Without fail, I go back in to an abandoned game convinced I know how to play it, that it’s a simple matter of resumption and I’ll be romping through it as if I’d never been away. Then, crushing reality. It’s not simply that it takes some time to remember the controls, or the flow of combat, or which device is needed for which action. It’s re-establishing the motivation. What was it that drove me onwards?

When I first drop back in, I see the game underneath the fantasy oh-so-clearly for a few minutes: the character who moves in a slightly robotic way, the slew of visual information telling me my status and objectives. It is, for a few minutes, devoid of my own involvement in that world, whatever quests I was doing or exit I was seeking, whatever I sought to craft or kill or find. It is purely, game, and maybe that’s what someone who doesn’t care about games sees if they pass my screen: all these ridiculous creatures, all these numbers, all these buttons to press, all that seemingly repetitive shooting or stabbing. For a moment, it’s almost laughable.

And then, as muscle memory of the controls fades back in, as some progress bar creeps up, as I spy an item which improves my abilities, as I talk to character whose fate I was concerned with, as I do well in a challenge, meaning fades back in. I start to care. I start to have ambitions. I start to feel a connection between myself and the entity or viewpoint on my screen.
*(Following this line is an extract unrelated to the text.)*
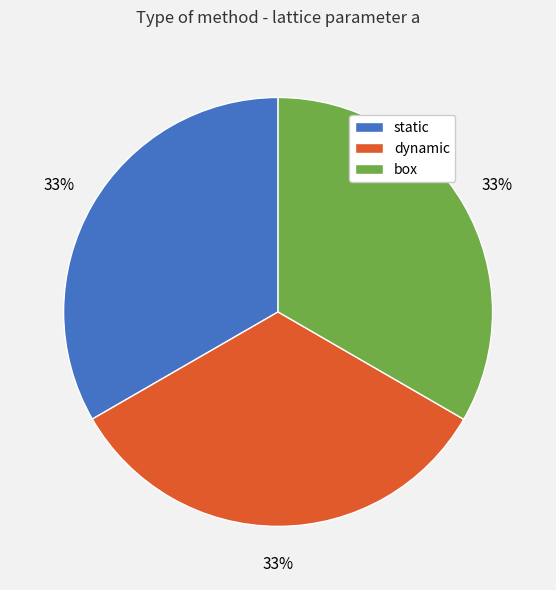

To the nearest percent, what percentage of the pie is box?

33%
And those weeks or months or years disappear; I’ve always been doing this, on this quest or mission or challenge or exploration, and my journey is ongoing.
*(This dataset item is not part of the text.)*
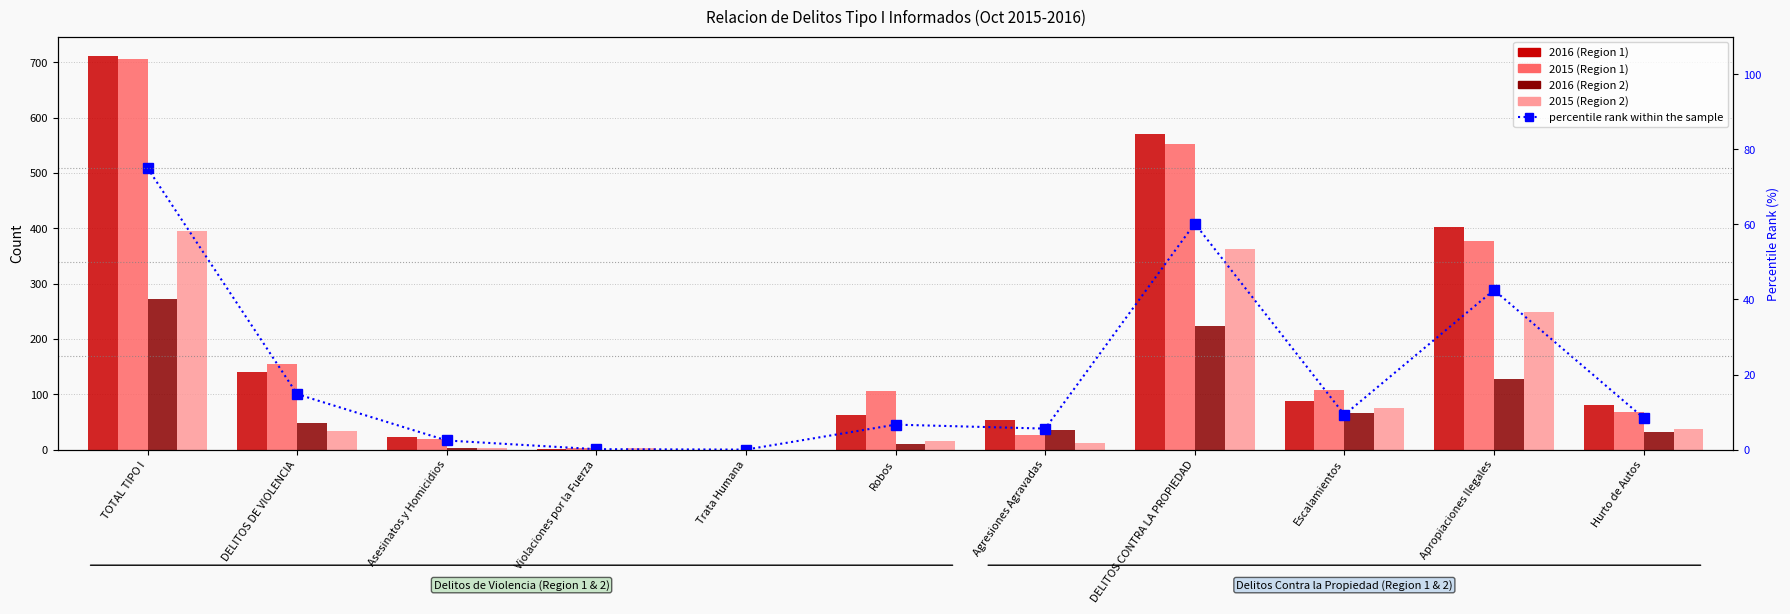

What are all the series names shown in the legend?

2016 (Region 1), 2015 (Region 1), 2016 (Region 2), 2015 (Region 2), percentile rank within the sample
The ‘game’ fades, it becomes familiar, it becomes my reality. I don’t get this with a brand new game, because by and large it feeds you in slowly, doesn’t overwhelm with too much information or too many concepts, you don’t get that hard disruption, the unforgiving requirement to understand a whole new universe all at once, that going back after a long time away involves.
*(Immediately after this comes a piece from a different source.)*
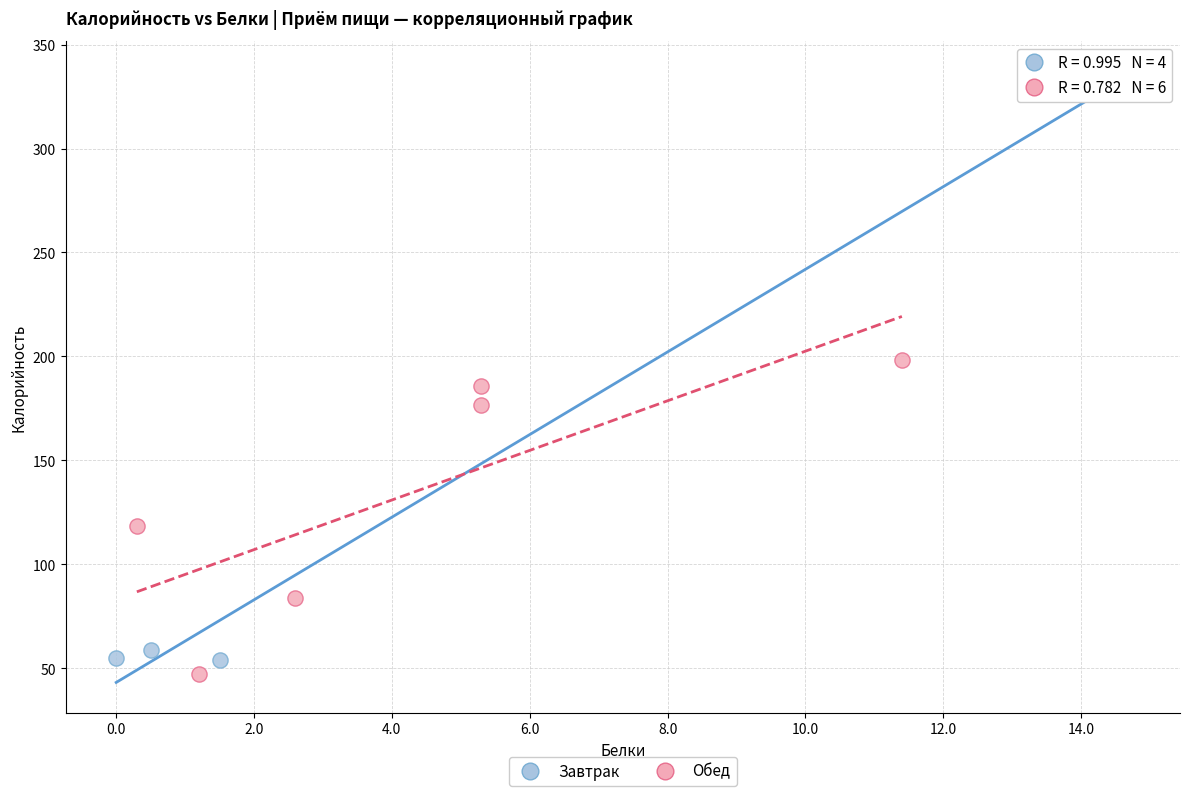

Which series has the widest spread of Y values?

Завтрак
This week, I experienced this in the Witcher 3, which I’ve been away from for a couple of months. That was long enough for such a complicated game to become deeply unfamiliar. I didn’t remember where I was or what I was doing, and I certainly couldn’t remember how to fight or how all those spells and potions worked. My most recent save was in a field, a hair’s breadth from a pack of bandits, and my ineptitude was glorious. : I was killed three times simply trying to make my way to the nearest town so I could take stock, reset my priorities and fix a broken sword. Movement felt all wrong (in fairness, a patch had added a new movement style during my away time), fights were confusing, and there were so very many quests I apparently had to do. It all seemed so ridiculous.

And then. Something eased into place. All those numbers and arrows and icons began to mean something again. Without my even noticing, they stopped being numbers and arrows and icons and became meaning, became something that was simply, naturally part of my vision. The ridiculous became the personal. I was back. Over a decade ago, I did that with Deus Ex, but the gap was something like two years. Oh, my pitiful bewilderment at trying to work it all out, some twenty hours in, with only the faintest memory of who anyone was or what I was fighting for, what these augmentations did or how to go unseen. I really thought I'd have to restart, that there was no way it would make sense or I could be adept enough to beat its escalating challenges. But I stuck with it, and it came back to. I had never been away, these things had always been important, this had always been my world. That reclamation felt so good.

Try it. Abandon whatever game you’re playing right now, play some other things in the meantime, and come back in a month or two’s time. Suffer a few minutes of clunk and conclusion and the growing conviction that you just can't do this without starting over, then push through it. Feel that glorious, unspoken moment when it becomes yours again.